That's a VERY unusual "naval motif" button, for three reasons:
1-Nobody here has yet found a match for it in any button-book or Historical Buttons website.
2- It resembles a 1780s-to-1820s British or US Navy button... but those from that time-period are all 1-piece buttons. This button is clearly a 2-piece button (hollow front crimped over a separate back)... and THAT type of construction means it dates from no earlier than approximately 1830.
3: Your button's backmark says SUPERFIN PARIS in "plain block" lettering. According to the best book on time-dating button backmarks, "American Military Button Makers And Dealers; Their Backmarks & Dates", that exact backmark was used by US button manufacturers Scovill and the Steele-&-Johnson company. It meant "Paris Quality." It is found on civil war era US and Confederate military buttons.

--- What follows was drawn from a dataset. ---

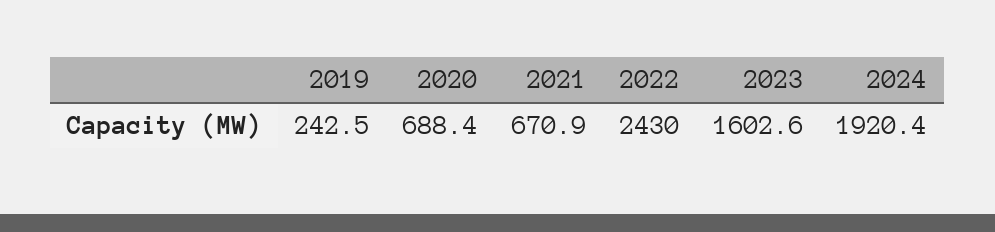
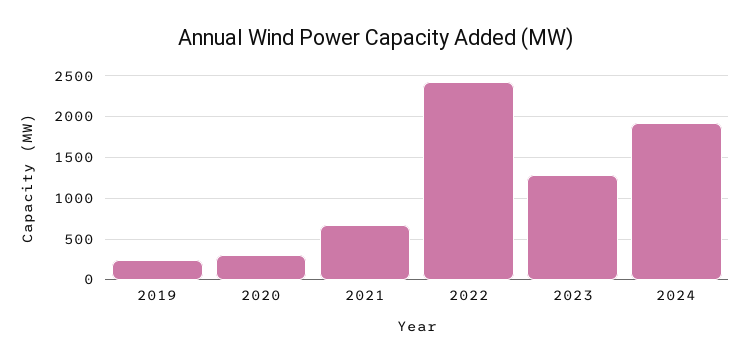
2020: 688.4 -> 300
2023: 1602.6 -> 1300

Let me go back to reason #2, the backmark being written in "plain block" lettering. The backmark-dating book, cited above, lists only three backmarks in plain block lettering at the time of the civil war (SUPERFIN PARIS is one of the three). Plain block lettering in backmarks is very rare until the late-1800s, and it pretty much became the standard style in the 20th Century. Although the logo on your button's front has characteristics of late-1700s-to-very-early-1800s Navy buttons (such as the anchor being inside an oval), I do not believe the backmark on your button dates it to the 1820s or earlier.
It cannot be a British Royal navy button, because on those a crown was added above the anchor in 1812.